Google is banning a popular Chinese developer from its Google Play Store and systematically removing dozens of its apps after BuzzFeed and security researchers discovered that the developer was committing ad fraud and abusing user permissions. The Chinese developer DO Global, which is partly owned by Baidu, was found to be producing fake ad clicks to gain revenue, among other fraudulent practices.
“We take our responsibility to protect users and advertisers seriously, and invest in tools and resources to fight fraud and abuse globally. We actively investigate malicious behavior, and when we find violations, we take action, including the removal of a developer’s ability to monetize their app with AdMob or publish on Play,” Google told The Verge in a statement.
Google didn’t officially confirm that it’s outright banning DO Global, but The Verge understands that the BuzzFeed report is accurate.
At least six apps were found by researchers to contain code for fake ad-clicking that would run in the background even when a user kept the app closed.

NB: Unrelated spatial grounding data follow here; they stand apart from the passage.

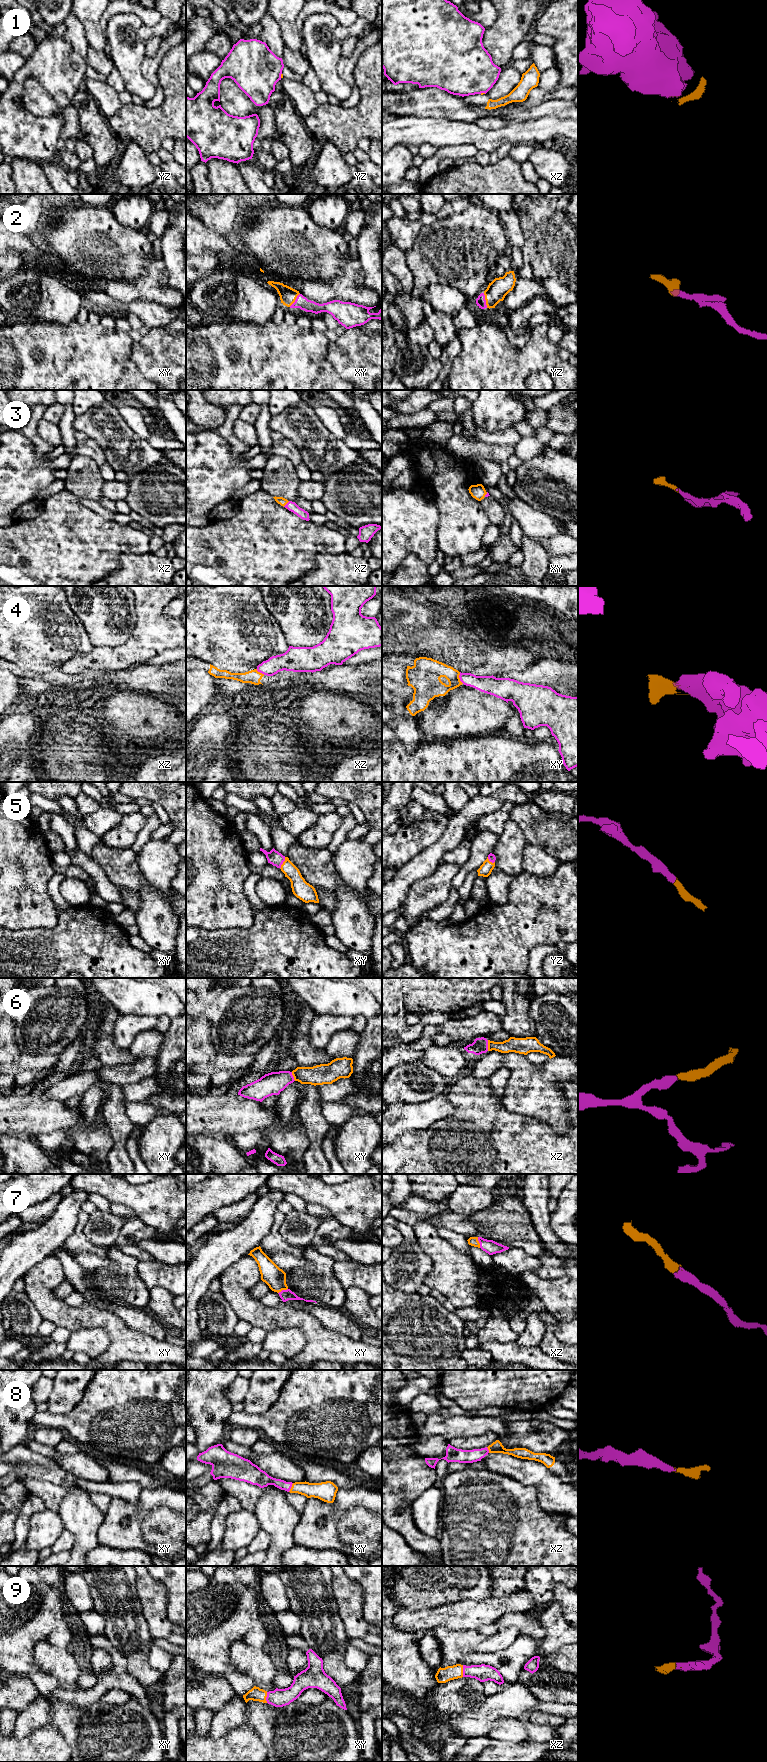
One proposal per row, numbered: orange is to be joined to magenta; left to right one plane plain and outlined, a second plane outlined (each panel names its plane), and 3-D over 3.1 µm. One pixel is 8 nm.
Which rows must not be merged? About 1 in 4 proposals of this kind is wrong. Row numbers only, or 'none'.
1, 4

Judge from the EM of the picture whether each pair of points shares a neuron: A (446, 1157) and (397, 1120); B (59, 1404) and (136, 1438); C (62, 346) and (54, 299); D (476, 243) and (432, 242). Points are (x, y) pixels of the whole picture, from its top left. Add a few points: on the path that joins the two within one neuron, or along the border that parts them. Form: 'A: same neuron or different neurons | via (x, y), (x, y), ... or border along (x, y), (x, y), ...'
A: different neurons | border along (435, 1122), (417, 1133), (403, 1134), (393, 1144)
B: different neurons | border along (85, 1389), (81, 1400), (68, 1412), (49, 1412)
C: different neurons | border along (75, 319), (67, 324), (35, 321)
D: same neuron | via (465, 243), (443, 243)

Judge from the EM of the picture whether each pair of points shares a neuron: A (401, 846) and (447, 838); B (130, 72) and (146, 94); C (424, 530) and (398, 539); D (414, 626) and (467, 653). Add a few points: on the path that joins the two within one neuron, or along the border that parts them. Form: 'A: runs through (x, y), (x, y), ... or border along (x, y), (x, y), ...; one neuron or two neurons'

DO Global previously had about 100 apps in the Play Store, many of them listed under other developer names, such as “Pic Tools Group.” BuzzFeed reports that 46 of them are now gone.
Check Point wrote in its research, “In a world where ad revenue can produce a very high income, it’s not surprising why malicious actors are after fraudulent activities against ad agencies. ‘Follow the money’ is a good rule of thumb while investigating a malicious campaign.” It looked into the apps after BuzzFeed contacted them, and after it published its findings last week, Google took action.
This isn’t the first time Google has had to remove a large batch of apps for violations. In January last year, Google deleted 60 games from the Play Store after Check Point found a malicious bug contained in the apps that displayed porn ads. Many of the games were aimed at children.